Dean Brookie, the mayor of Durango, Co., which is near the mining site, equated the EPA’s inspection of the mine to a game of “whack-a-mole,” where once one abandoned mine is cleaned up, another presents a risk. 

“Pick your color,” he said of the chemicals that have leaked into the rivers before. “We’ve had black, we’ve had gray, we’ve had all types of colors.”

But that reasoning — mining is dangerous and wastewater storage presents spillage risks — fed right into one of Republicans’ line of attack on the EPA. 

Committee chairman Lamar Smith (R-Texas) pushed Stanislaus on the EPA’s internal risk assessment of the mine and why the contracting team was there in the first place. 

Stanislaus said the team was looking to assess what should be done at the mine to reduce the risks of a blowout or a spill in the future. But Smith said that if the EPA determined the Gold King Mine to be at risk of a leak, the team “clearly did something wrong” to made it happen.

“It seems to me you did not heed the dangers, or you did not act to prevent the spill in an adequate fashion, or the spill would not have occurred,” Smith said. 

The mine spill has given Republicans another chance to bludgeon the EPA, an agency that earned their scorn throughout the Obama administration for its aggressive environmental regulations. 

Wednesday’s hearing was the first of what will likely be many on the spill. The Senate Environment and Public Works has called a spill hearing next week, and the House Natural Resources and Oversight Committees will hold a joint meeting on the matter the next day.  

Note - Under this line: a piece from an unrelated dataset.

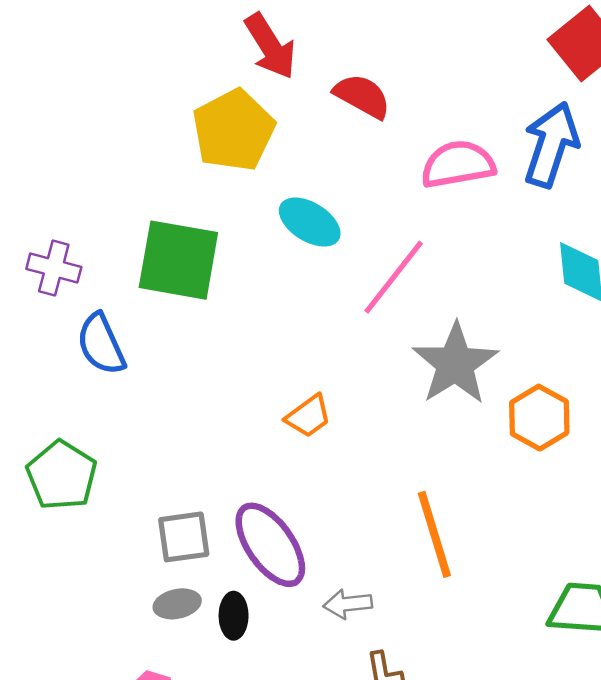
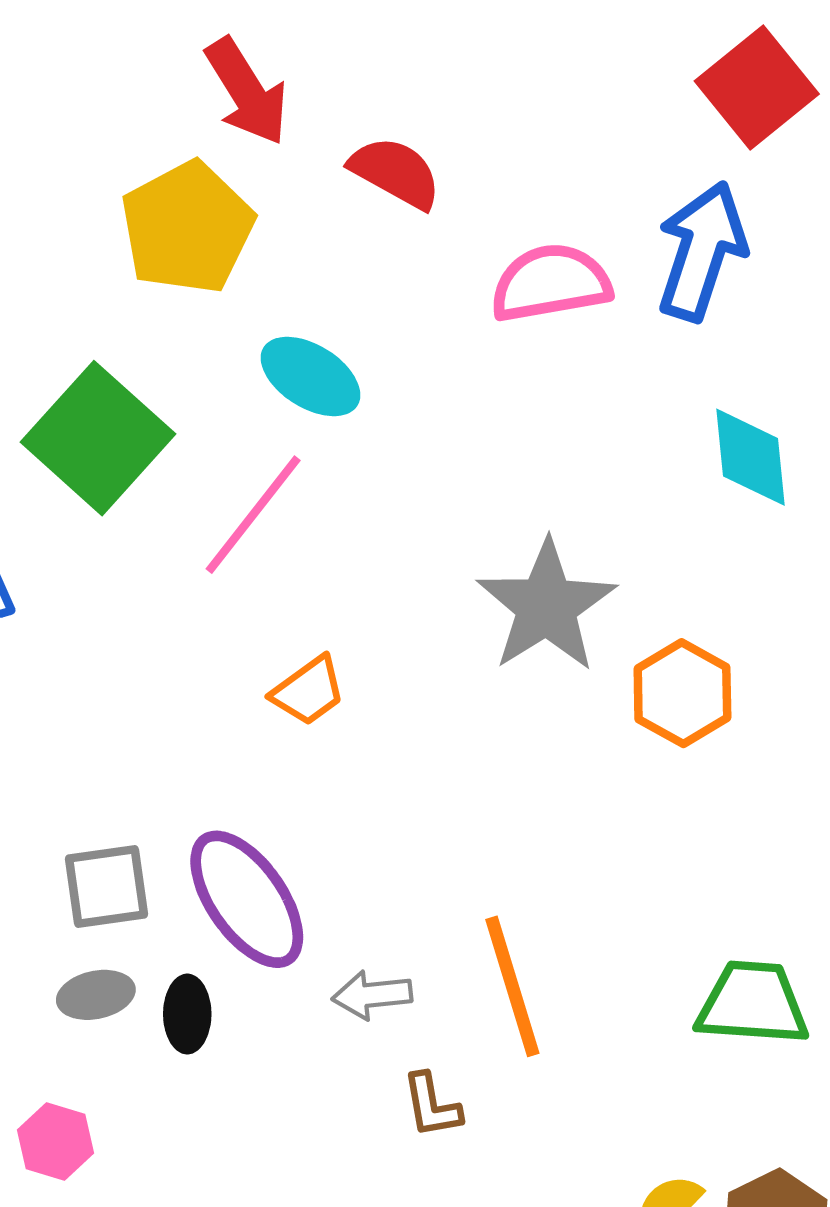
green square: (178, 260) -> (98, 438), turned 32
pink line: (394, 277) -> (253, 515), moved
orange line: (434, 534) -> (512, 986), moved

On Wednesday, Republicans targeted the EPA for a number of aspects related to the accident, from the reasons behind the spill itself and the agency’s response immediately afterward to the information it’s released since then.

The EPA defended itself, with Stanislaus noting that it began issuing warnings about the spill to downstream communities the day of. He acknowledged that wasn’t quick enough, however, and said the agency is working to increase those response times.

He said the EPA has posted 2,500 documents online related to the spill. But even that information was put under the microscope: Republicans noted that audio of an on-site official saying “what do we do now?” had been deleted from a video taken during the incident.  

In light of the video, Rep. Bill Johnson (R-Ohio) asked, “Was the EPA prepared to respond to an environmental incident of this magnitude?”

Stanislaus said that EPA investigators determined the team had not considered the “worst-case scenario” of a blow-out during the incident. He noted that the EPA and outside agencies are conducting reviews into what went wrong during the spill.

Republicans knocked EPA administrator Gina McCarthy for not appearing at the hearing herself, with the agency sending Stanislaus, the assistant administrator of the Office of Solid Waste and Emergency Response, instead. 

They said the EPA should be held accountable in the same way the agency would punish a private firm if they were a polluter, with some even equating it the 2010 Deepwater Horizon oil spill in the Gulf of Mexico.

“Do you think you should hold the same standard?” Rep. Barry Loudermilk (R-Ga.) said. “Should Gina McCarthy — should we have called for her to be fired?”

Smith, too, said someone at the EPA will eventually have to be held accountable for the incident. 

“It looks like, to many of us, that nobody’s been held accountable,” he said. “Yet the EPA … doesn’t seem to take any responsibility, and that’s simply a disappointment, I have to tell you.”